Iowa State helps develop more durable laser fiber
July 8, 1996
A second-generation laser fiber developed by Iowa State and the Ames-based company Full Spectrum, Inc. has received Food and Drug Administration 510(k) pre-market approval.
The new fiber is an improvement to the company’s first fiber, an Ultra Low Expansion (ULE) product designed to withstand the rigors of laser surgery. Iowa State’s Center for Advanced Technology Development guided the collaborative project with the Department of Material Science and Engineering.
“The main reason we had to develop the new fiber was that conventional fibers were in contact with tissue during surgery,” said Dr. Abduelouahed Soufiane, director of material development at Full Spectrum. Soufiene said that when current fibers come in contact with tissue during laser surgery, they begin to breakdown.
Soufiane said the second generation laser fiber is “mechanically very strong” and can withstand the bending, pulling and “torture” of surgery. He also said it has better transmission.
“The fiber is a composite of ULE glass and other silica-based glasses,” Soufiane said.
John Weise, an associate for the Center for Advanced Technology Development, said the second generation fiber is more durable than its predecessor. “The first generation used a new material,” Weise said. “The second generation fiber is wrapped. This makes it stronger.”
The ULE fibers overcome the material failure typical when traditional, glass laser fiber comes in contact with human tissue. The new ULE fiber can also be used with more types of lasers than the first generation, Soufiane said.
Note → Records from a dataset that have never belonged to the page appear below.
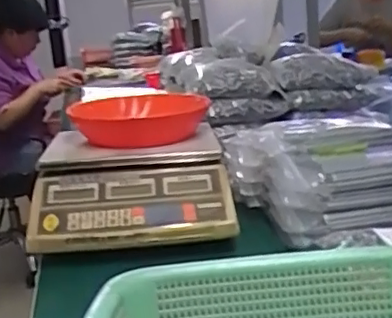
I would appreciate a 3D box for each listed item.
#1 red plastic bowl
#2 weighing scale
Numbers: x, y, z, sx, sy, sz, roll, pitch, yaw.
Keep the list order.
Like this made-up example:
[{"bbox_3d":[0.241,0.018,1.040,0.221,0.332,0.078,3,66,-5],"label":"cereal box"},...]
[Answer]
[{"bbox_3d":[-0.083,-0.062,0.930,0.207,0.060,0.207,-6,15,2],"label":"red plastic bowl"},{"bbox_3d":[-0.086,0.040,0.852,0.254,0.118,0.258,-7,15,-2],"label":"weighing scale"}]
The first-generation fibers, developed by Full Spectrum and ISU, received a R&D Award from Research and Development magazine in 1995 as one of the top technologies marketed that year. Soufiane said he hopes the new fiber is equally as successful.
Weise said ISU’s role was more that of researcher and therefore looks forward to the technological advances the new fiber poses. “Full Spectrum is interested in making products,” he said. “ISU takes credit for development of technology. Our success is in new technology.”
Full Spectrum paid ISU to research the project. The principal investigator was Steve Martin, an associate professor of material science and engineering at ISU. Martin said he worked on the first generation fiber for six years.
“I developed it and got it working and transferred it to [Full Spectrum],” he said. “Full Spectrum then developed a fiber on their own.”
Despite all the technical complexity of developing a new laser fiber, Soufiane said the hardest part of getting FDA approval can be writing the application.
“In just two months we got approval thanks to our technical writer Carol Leininger,” he said. “If the application is wrong, it can take five to six years.”